Data excerpts:
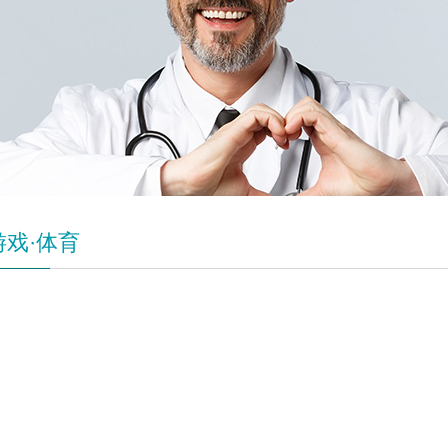
游戏·体育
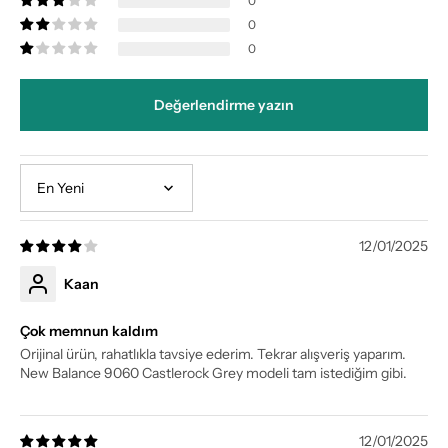
0
0
0
Değerlendirme yazın
Sort by
12/01/2025
Kaan
Çok memnun kaldım
Orijinal ürün, rahatlıkla tavsiye ederim. Tekrar alışveriş yaparım.
New Balance 9060 Castlerock Grey modeli tam istediğim gibi.
12/01/2025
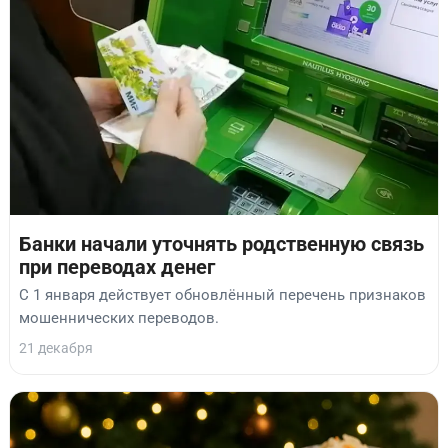
Банки начали уточнять родственную связь
при переводах денег
С 1 января действует обновлённый перечень признаков
мошеннических переводов.
21 декабря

> **REQUIRED ACTION**: Render every line of text in the material as a numbered list, skipping any blank lines. Leave the pictures out of your answer.

> **ANSWER SPACE**:
1. 游戏·体育
2. 0
3. 0
4. 0
5. Değerlendirme yazın
6. Sort by
7. 12/01/2025
8. Kaan
9. Çok memnun kaldım
10. Orijinal ürün, rahatlıkla tavsiye ederim. Tekrar alışveriş yaparım.
11. New Balance 9060 Castlerock Grey modeli tam istediğim gibi.
12. 12/01/2025
13. Банки начали уточнять родственную связь
14. при переводах денег
15. С 1 января действует обновлённый перечень признаков
16. мошеннических переводов.
17. 21 декабря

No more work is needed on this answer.